Though his controversial critique of the two privately held government-sponsored housing enterprises is at odds with most of the typically glowing Wall Street analyses, the author of FNM/FRE Journal says he stands by his belief that the companies eventually will be see as poor investments.

"We send the reports to our customers hoping they will be persuaded to get out of the stock," said Richard X Bove, an analyst for Baird, Patrick & co., a New York stock brokerage house. "We have no other axes to grind," added Bove (pronounced Bowvay).

Typically the two companies have done what the government has wanted them to do, and federal agencies have shown a great interest in his report, Bove said. When the GSEs realize how depedent their continued existence is on the implied federal subsidy, Bove said, he expects that they will be pressured to acquiesce to government wishes, including even paying the federal government a greater portion of their profits than they do now via federal income taxes.

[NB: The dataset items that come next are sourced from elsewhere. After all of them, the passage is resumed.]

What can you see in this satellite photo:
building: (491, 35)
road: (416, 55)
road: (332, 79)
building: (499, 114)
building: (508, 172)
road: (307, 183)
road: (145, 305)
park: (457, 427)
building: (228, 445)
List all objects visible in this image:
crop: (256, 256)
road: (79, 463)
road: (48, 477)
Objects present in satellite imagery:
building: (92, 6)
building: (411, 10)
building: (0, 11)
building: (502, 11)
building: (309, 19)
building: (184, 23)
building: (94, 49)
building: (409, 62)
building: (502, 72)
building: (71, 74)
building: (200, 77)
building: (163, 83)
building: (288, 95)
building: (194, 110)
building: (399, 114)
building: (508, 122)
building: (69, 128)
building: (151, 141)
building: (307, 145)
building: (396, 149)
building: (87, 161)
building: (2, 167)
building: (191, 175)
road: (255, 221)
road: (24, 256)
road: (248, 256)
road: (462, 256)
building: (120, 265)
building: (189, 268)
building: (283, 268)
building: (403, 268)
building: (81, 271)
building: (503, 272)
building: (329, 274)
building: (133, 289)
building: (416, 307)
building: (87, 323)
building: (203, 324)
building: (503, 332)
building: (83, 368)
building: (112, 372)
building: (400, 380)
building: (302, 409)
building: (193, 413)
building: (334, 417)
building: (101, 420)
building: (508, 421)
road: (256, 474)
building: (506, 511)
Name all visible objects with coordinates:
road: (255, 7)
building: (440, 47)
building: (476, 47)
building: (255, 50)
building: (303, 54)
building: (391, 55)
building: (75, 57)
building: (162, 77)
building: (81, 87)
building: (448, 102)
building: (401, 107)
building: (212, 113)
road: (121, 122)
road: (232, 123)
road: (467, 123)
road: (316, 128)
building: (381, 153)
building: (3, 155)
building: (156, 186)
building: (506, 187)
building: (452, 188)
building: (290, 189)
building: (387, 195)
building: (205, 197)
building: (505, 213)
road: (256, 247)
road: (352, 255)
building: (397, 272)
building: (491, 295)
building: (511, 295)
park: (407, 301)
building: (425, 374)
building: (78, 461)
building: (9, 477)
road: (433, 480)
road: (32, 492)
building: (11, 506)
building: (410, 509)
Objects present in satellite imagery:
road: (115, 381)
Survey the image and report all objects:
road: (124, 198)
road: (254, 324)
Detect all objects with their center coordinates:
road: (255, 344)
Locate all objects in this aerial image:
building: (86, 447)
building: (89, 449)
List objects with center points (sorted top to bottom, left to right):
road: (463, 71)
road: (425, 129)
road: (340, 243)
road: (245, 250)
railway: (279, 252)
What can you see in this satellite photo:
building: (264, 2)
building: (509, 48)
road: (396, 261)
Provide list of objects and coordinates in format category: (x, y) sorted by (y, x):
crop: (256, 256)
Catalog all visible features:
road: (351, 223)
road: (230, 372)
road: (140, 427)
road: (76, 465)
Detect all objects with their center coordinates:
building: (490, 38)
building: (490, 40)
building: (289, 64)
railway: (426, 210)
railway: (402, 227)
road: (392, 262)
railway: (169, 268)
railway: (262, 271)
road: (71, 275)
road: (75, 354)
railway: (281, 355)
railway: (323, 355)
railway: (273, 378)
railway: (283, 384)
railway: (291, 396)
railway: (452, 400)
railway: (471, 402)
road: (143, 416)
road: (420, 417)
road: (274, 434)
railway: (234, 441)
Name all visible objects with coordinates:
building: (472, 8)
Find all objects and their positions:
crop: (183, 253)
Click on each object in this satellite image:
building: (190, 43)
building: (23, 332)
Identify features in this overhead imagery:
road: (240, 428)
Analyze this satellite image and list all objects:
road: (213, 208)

The Federal National Mortgage Association and the Federal Home Loan Mortgage Corporation declined to comment in detail on the reports. Both had previously issued statements asserting that Bove did not understand their businesses.

Nonetheless, said Bove, the two companies have been "very cooperative" in supplying information for his periodic reports. The second, due out soon, will deal with the question of whether the companies' Treasury borrowings crowd out other borrowers.

Another Wall Street analyst, Eric Hemel of Morgan Stanley, said he agrees with Bove that the growth rate of the companies will decline but he strongly disagrees with Bove's assertion that they tend to borrow short and lend long. "They borrow long and lend long," he said.